Rarement, ces dernières années, une multinationale étrangère en Inde avait dû faire face à un mouvement social d’une telle ampleur. Environ un millier d’ouvriers d’une usine Samsung située à Sriperumbudur, près de Chennai, dans l’Etat du Tamil Nadu (sud-est), sont en grève depuis le 9 septembre. Ils réclament que leur syndicat nouvellement formé, le Samsung India Labour Welfare Union (Silwu), soit reconnu officiellement par l’entreprise. Ils demandent aussi une hausse des salaires, ainsi qu’une amélioration du temps de travail.
Les employés du géant sud-coréen campent sous une grande tente devant l’usine qui fabrique réfrigérateurs, machines à laver et téléviseurs. Leur mobilisation a causé des interruptions de production sur ce site qui génère à lui seul un tiers du chiffre d’affaires annuel de plus de 10 milliards d’euros de Samsung en Inde. Ici, les ouvriers gagnent en moyenne 25 000 roupies par mois, soit quelque 270 euros.
En Inde, beaucoup craignent que ces protestations ne découragent les investisseurs, alors que le premier ministre, Narendra Modi, veut faire de son pays une option crédible face à la Chine, la nouvelle usine du monde. L’Inde s’est ainsi fixée comme objectif de tripler la production électronique d’ici à 2030, pour atteindre 500 milliards de dollars (450 milliards d’euros). Les géants du secteur ont été attirés ces dernières années par des politiques favorables et par une main-d’œuvre bon marché.
« Les entreprises ont confiance dans le gouvernement pour améliorer la facilité à faire des affaires, mais l’Inde doit s’assurer que les droits des salariés sont respectés, et la liberté d’association ne devrait pas être un problème, d’autant que dans le cas de Samsung, les demandes des salariés sont parfaitement légitimes », fait remarquer Anand Parappadi Krishnan, chercheur au Centre of Excellence for Himalayan Studies, de la Shiv Nadar University, dans la banlieue de New Delhi.
Soutenus par le syndicat CITU
Les grévistes de Samsung sont soutenus par le Centre for Indian Trade Unions (CITU), un syndicat d’obédience communiste créé en 1970, qui veut renforcer sa présence dans le secteur électronique en plein développement. « Le plus important à nos yeux, c’est la reconnaissance officielle de leur syndicat et la possibilité de mener des négociations collectives dans le futur. Samsung est installé en Inde depuis 2007, et en dix-sept ans, aucun syndicat n’a jamais été créé », regrette K. C. Gopi Kumar, du comité régional du CITU dans le Tamil Nadu.
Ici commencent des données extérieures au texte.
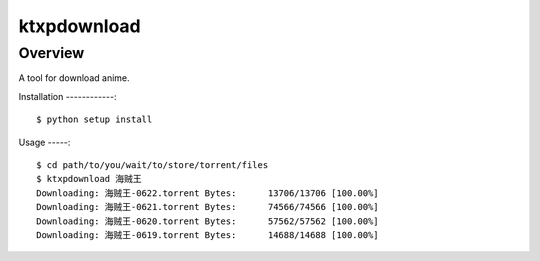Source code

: ====
ktxpdownload
====

Overview
--------
A tool for download anime.

Installation
------------::

  $ python setup install

Usage
-----::

  $ cd path/to/you/wait/to/store/torrent/files
  $ ktxpdownload 海贼王
  Downloading: 海贼王-0622.torrent Bytes:      13706/13706 [100.00%]
  Downloading: 海贼王-0621.torrent Bytes:      74566/74566 [100.00%]
  Downloading: 海贼王-0620.torrent Bytes:      57562/57562 [100.00%]
  Downloading: 海贼王-0619.torrent Bytes:      14688/14688 [100.00%]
Les négociations tripartites entre les salariés, Samsung et des représentants de l’Etat du Tamil Nadu ont jusque-là échoué. Samsung serait réticent à reconnaître un syndicat soutenu par une organisation syndicale nationale comme le CITU. « Sans notre soutien, les salariés seraient plus vulnérables aux pressions de l’entreprise, et leur pouvoir de négociation se verrait affaibli », dénonce M. Gopi Kumar, qui rappelle que la liberté d’association est garantie par la Constitution indienne.